The blow strikes Andrew gray; but he says never a word. He blames himself for this shipwreck; where his Rachel was involved, he should have made all sure and invited no chances.

The injury is done, however; he must now go about its repair. There is a second marriage, at which the silent Overton and the widow Donelson are the only witnesses, and for the second time a priest congratulates our storm-tossed ones as man and wife. This time there is no mistake.

The young husband sends to Charleston; and presently there come to him over the Blue Ridge, the finest pair of dueling pistols which the Cumberland has ever beheld. They are Galway saw-handles, rifle-barreled; a breath discharges them, and they are sighted to the splitting of a hair.
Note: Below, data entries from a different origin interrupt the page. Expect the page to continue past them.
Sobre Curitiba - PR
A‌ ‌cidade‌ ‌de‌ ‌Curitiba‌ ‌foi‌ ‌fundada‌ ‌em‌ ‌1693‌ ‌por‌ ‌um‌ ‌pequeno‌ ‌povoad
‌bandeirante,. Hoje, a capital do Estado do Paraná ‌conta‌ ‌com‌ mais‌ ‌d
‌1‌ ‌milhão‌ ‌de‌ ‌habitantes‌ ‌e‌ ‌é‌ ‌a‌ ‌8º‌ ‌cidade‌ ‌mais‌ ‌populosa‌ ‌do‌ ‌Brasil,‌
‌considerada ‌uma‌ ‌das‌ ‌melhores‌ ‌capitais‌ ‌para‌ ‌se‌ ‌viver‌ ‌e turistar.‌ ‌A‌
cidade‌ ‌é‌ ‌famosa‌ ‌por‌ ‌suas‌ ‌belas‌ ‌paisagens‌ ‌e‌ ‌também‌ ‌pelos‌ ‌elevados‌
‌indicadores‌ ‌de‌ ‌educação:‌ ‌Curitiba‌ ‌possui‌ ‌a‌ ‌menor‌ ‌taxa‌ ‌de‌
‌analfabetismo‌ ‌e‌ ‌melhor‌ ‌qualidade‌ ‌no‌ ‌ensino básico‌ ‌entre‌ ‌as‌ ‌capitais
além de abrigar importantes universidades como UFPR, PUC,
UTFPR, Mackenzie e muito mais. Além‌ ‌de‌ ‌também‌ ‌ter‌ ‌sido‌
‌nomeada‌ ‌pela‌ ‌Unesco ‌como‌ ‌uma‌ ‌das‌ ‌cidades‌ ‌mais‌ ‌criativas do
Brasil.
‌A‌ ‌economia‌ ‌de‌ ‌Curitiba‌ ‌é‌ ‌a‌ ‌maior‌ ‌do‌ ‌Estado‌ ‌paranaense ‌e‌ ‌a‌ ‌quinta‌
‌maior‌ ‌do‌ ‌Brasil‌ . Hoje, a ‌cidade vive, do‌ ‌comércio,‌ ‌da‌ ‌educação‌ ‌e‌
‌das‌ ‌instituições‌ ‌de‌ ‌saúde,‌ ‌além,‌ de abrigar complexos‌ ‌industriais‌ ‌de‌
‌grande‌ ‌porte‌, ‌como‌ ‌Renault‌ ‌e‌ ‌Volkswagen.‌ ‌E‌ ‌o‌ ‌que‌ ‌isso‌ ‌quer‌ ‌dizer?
“What are they for?” asks Overton the taciturn, balancing one in each experienced hand.

In the eyes of Andrew gathers that steel-blue look of doom. “They are to kill the first villain who speaks ill of my wife,” says he.


CHAPTER VI—DEAD-SHOT DICKINSON

THE sandy-haired Andrew now devotes himself to the practice of law and the domestic virtues. In exercising the latter, he has the aid of the blooming Rachel, toward whom he carries himself with a tender chivalry that would have graced a Bayard. Having little of books, he is earnest for the education of others, and becomes a trustee of the Nashville Academy.

About this time the good people of the Cumberland, and of the regions round about, believing they number more than seventy thousand souls, are seized of a hunger for statehood. They call a constitutional convention at Knoxville, and Andrew attends as a delegate from his county of Davidson. Woolsack McNairy, his fellow student in the office of Spruce Mc-Cay, is also a delegate. The woolsack one has-realized that dream of old Salisbury, and is now a judge.